> **Brief**: Using the records that follow, reproduce exactly the lines starting at the line containing "f the real highlights is the" and ending at the line containing "the original string type is restored.". Include both end lines and no pictures.

[Stored data entries]
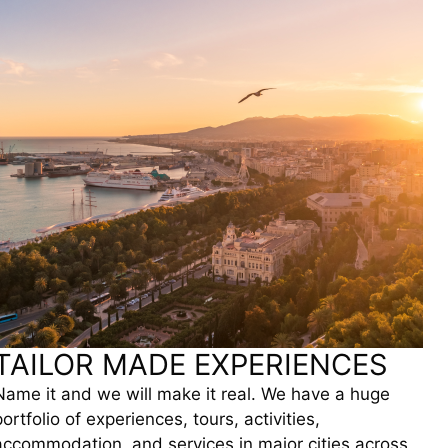
TAILOR MADE EXPERIENCES
Name it and we will make it real. We have a huge
portfolio of experiences, tours, activities,
accommodation, and services in major cities across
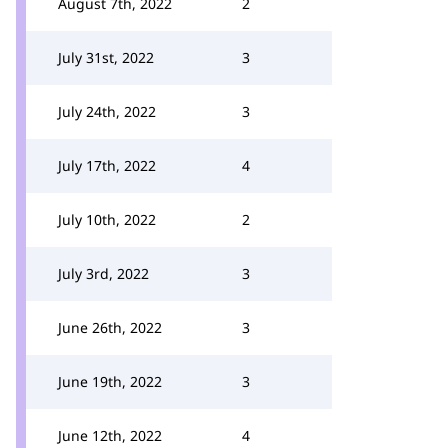
August 7th, 2022
2
July 31st, 2022
3
July 24th, 2022
3
July 17th, 2022
4
July 10th, 2022
2
July 3rd, 2022
3
June 26th, 2022
3
June 19th, 2022
3
June 12th, 2022
4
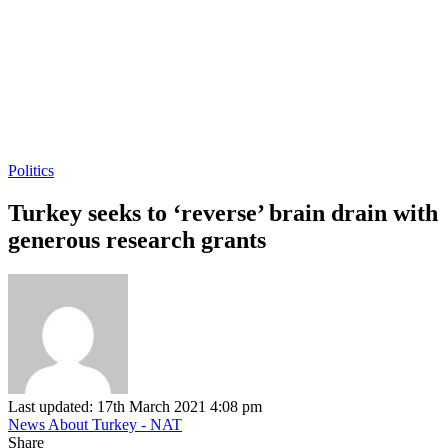
Politics
Turkey seeks to ‘reverse’ brain drain with
generous research grants
Last updated: 17th March 2021 4:08 pm
News About Turkey - NAT
Share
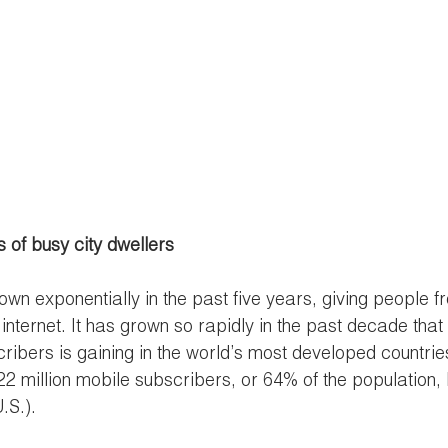
 of busy city dwellers
wn exponentially in the past five years, giving people fr
internet. It has grown so rapidly in the past decade that
bers is gaining in the world’s most developed countries
2 million mobile subscribers, or 64% of the population,
.S.). 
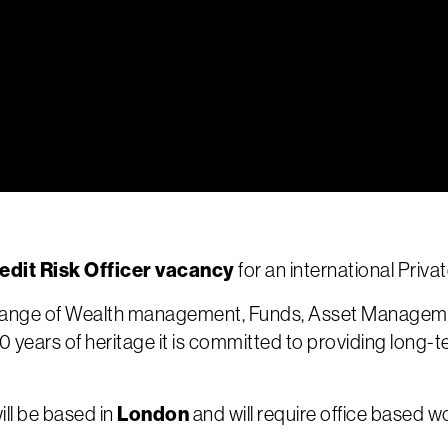
edit Risk Officer vacancy
for an international Priva
a range of Wealth management, Funds, Asset Managem
00 years of heritage it is committed to providing long-t
London
ill be based in
and will require office based w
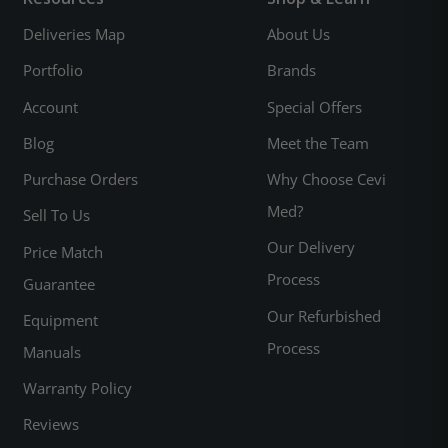
Deliveries Map
About Us
Portfolio
Brands
Account
Special Offers
Blog
Meet the Team
Purchase Orders
Why Choose Cevi
Med?
Sell To Us
Our Delivery
Price Match
Process
Guarantee
Our Refurbished
Equipment
Process
Manuals
Warranty Policy
Reviews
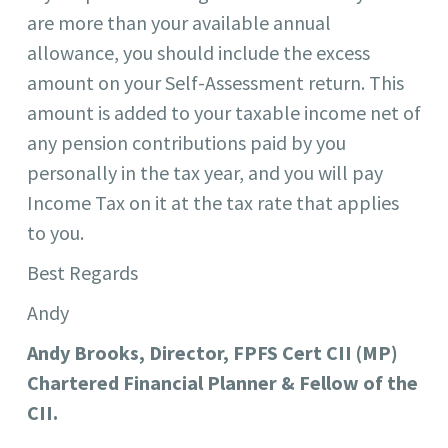
are more than your available annual
allowance, you should include the excess
amount on your Self-Assessment return. This
amount is added to your taxable income net of
any pension contributions paid by you
personally in the tax year, and you will pay
Income Tax on it at the tax rate that applies
to you.
Best Regards
Andy
Andy Brooks, Director, FPFS Cert CII (MP)
Chartered Financial Planner & Fellow of the
CII.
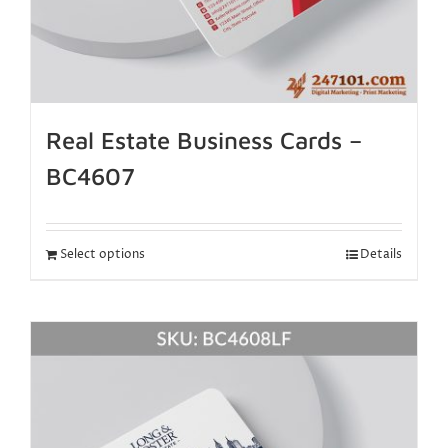
Real Estate Business Cards –
BC4607
Select options
Details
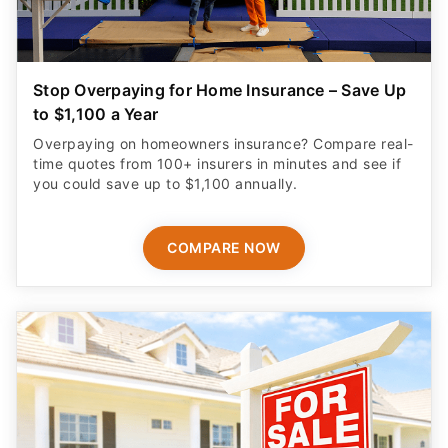
Stop Overpaying for Home Insurance – Save Up
to $1,100 a Year
Overpaying on homeowners insurance? Compare real-
time quotes from 100+ insurers in minutes and see if
you could save up to $1,100 annually.
COMPARE NOW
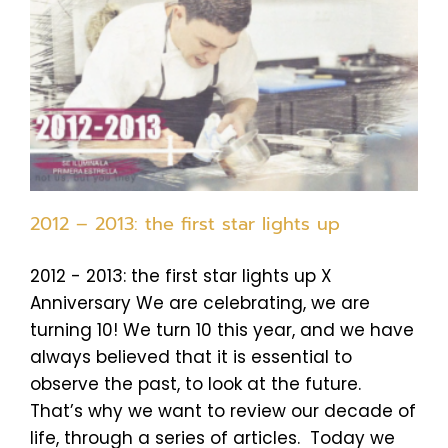
2012 – 2013: the first star lights up
2012 - 2013: the first star lights up X
Anniversary We are celebrating, we are
turning 10! We turn 10 this year, and we have
always believed that it is essential to
observe the past, to look at the future.
That’s why we want to review our decade of
life, through a series of articles. Today we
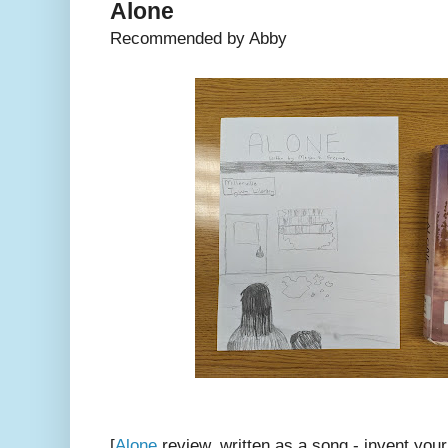
Alone
Recommended by Abby
[
Alone
review, written as a song - invent yo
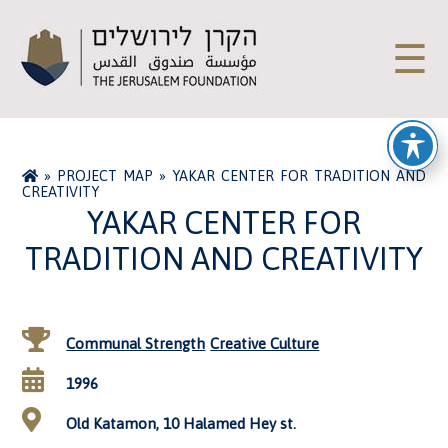
☰
»
PROJECT MAP
»
YAKAR CENTER FOR TRADITION AND
CREATIVITY
YAKAR CENTER FOR
TRADITION AND CREATIVITY
Communal Strength
Creative Culture
1996
Old Katamon, 10 Halamed Hey st.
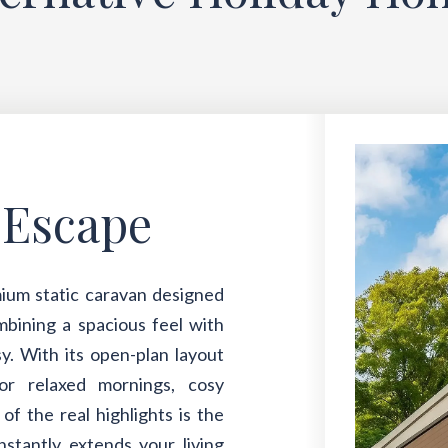
-Escape
ium static caravan designed
ombining a spacious feel with
y. With its open-plan layout
for relaxed mornings, cosy
f the real highlights is the
nstantly extends your living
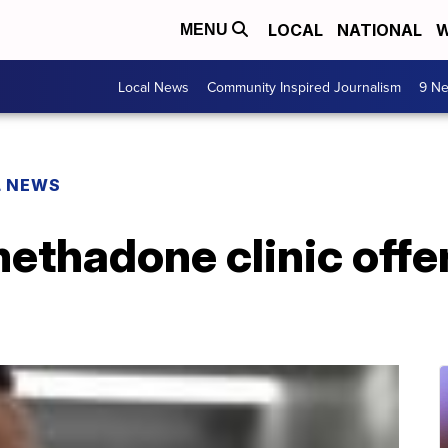
LOCAL
NATIONAL
W
MENU
Local News
Community Inspired Journalism
9 Ne
L NEWS
thadone clinic offer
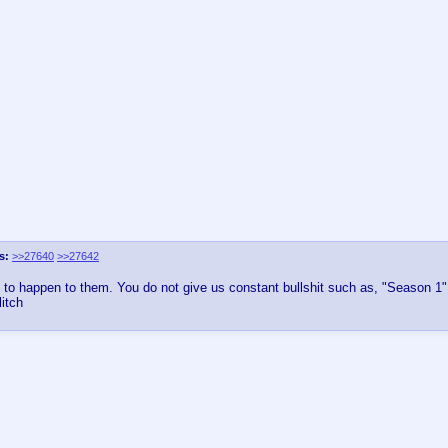
s:
>>27640
>>27642
rst to happen to them. You do not give us constant bullshit such as, "Season 1
itch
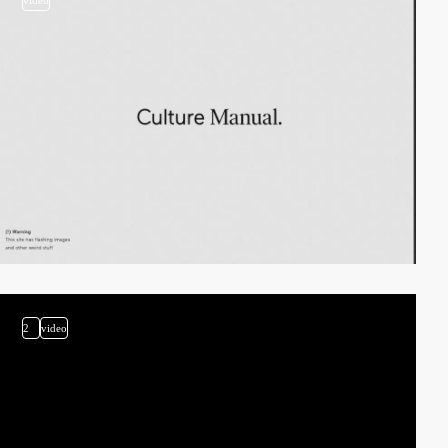
video
2
video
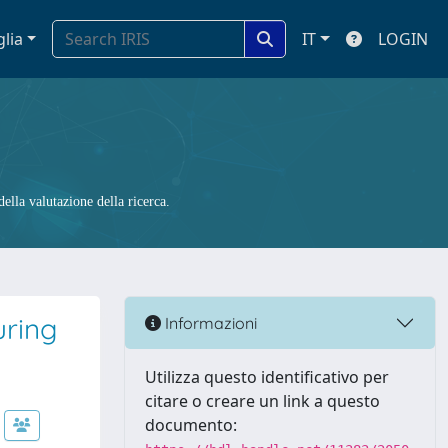
glia
IT
LOGIN
ella valutazione della ricerca.
uring
Informazioni
Utilizza questo identificativo per
citare o creare un link a questo
documento:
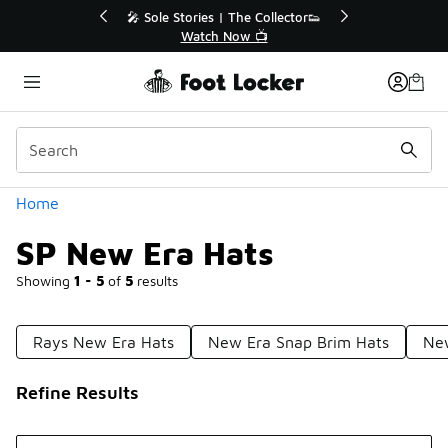
Similar
r👟
🛍️ Buy Online, Pick-Up In Store 🚗
Get Your Order Today
Categories
Home
SP New Era Hats
Showing
1 - 5
of
5
results
Rays New Era Hats
New Era Snap Brim Hats
New
Refine Results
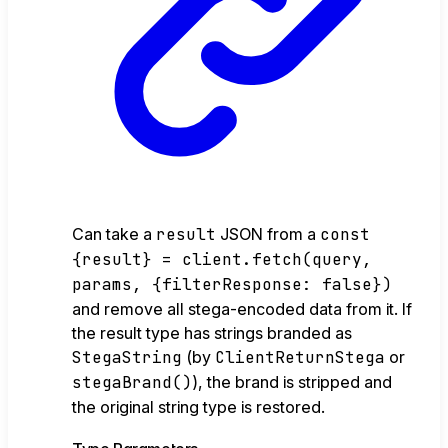
Can take a
result
JSON from a
const
{result} = client.fetch(query,
params, {filterResponse: false})
and remove all stega-encoded data from it. If
the result type has strings branded as
StegaString
(by
ClientReturnStega
or
stegaBrand()
), the brand is stripped and
the original string type is restored.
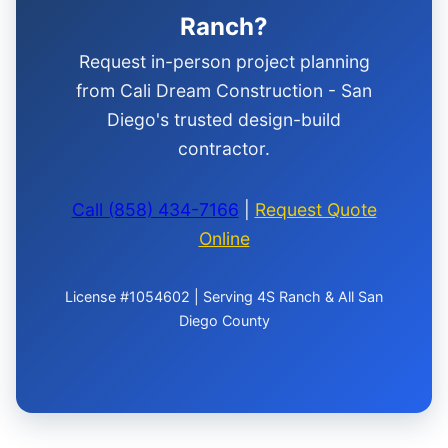
Ranch?
Request in-person project planning
from Cali Dream Construction - San
Diego's trusted design-build
contractor.
Call (858) 434-7166
|
Request Quote
Online
License #1054602 | Serving 4S Ranch & All San
Diego County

> **Output below**:
f the real highlights is the
nstantly extends your living
LOCAL
NATIONAL
W
MENU
Local News
Community Inspired Journalism
9 Ne
L NEWS
thadone clinic offer
s:
>>27640
>>27642
rst to happen to them. You do not give us constant bullshit such as, "Season 1
itch
video
2
video
glia
IT
LOGIN
ella valutazione della ricerca.
uring
Informazioni
Utilizza questo identificativo per
citare o creare un link a questo
documento:
Similar
r👟
🛍️ Buy Online, Pick-Up In Store 🚗
Get Your Order Today
Categories
Home
SP New Era Hats
Showing
1 - 5
of
5
results
Rays New Era Hats
New Era Snap Brim Hats
New
Refine Results
Can take a
result
JSON from a
const
{result} = client.fetch(query,
params, {filterResponse: false})
and remove all stega-encoded data from it. If
the result type has strings branded as
StegaString
(by
ClientReturnStega
or
stegaBrand()
), the brand is stripped and
the original string type is restored.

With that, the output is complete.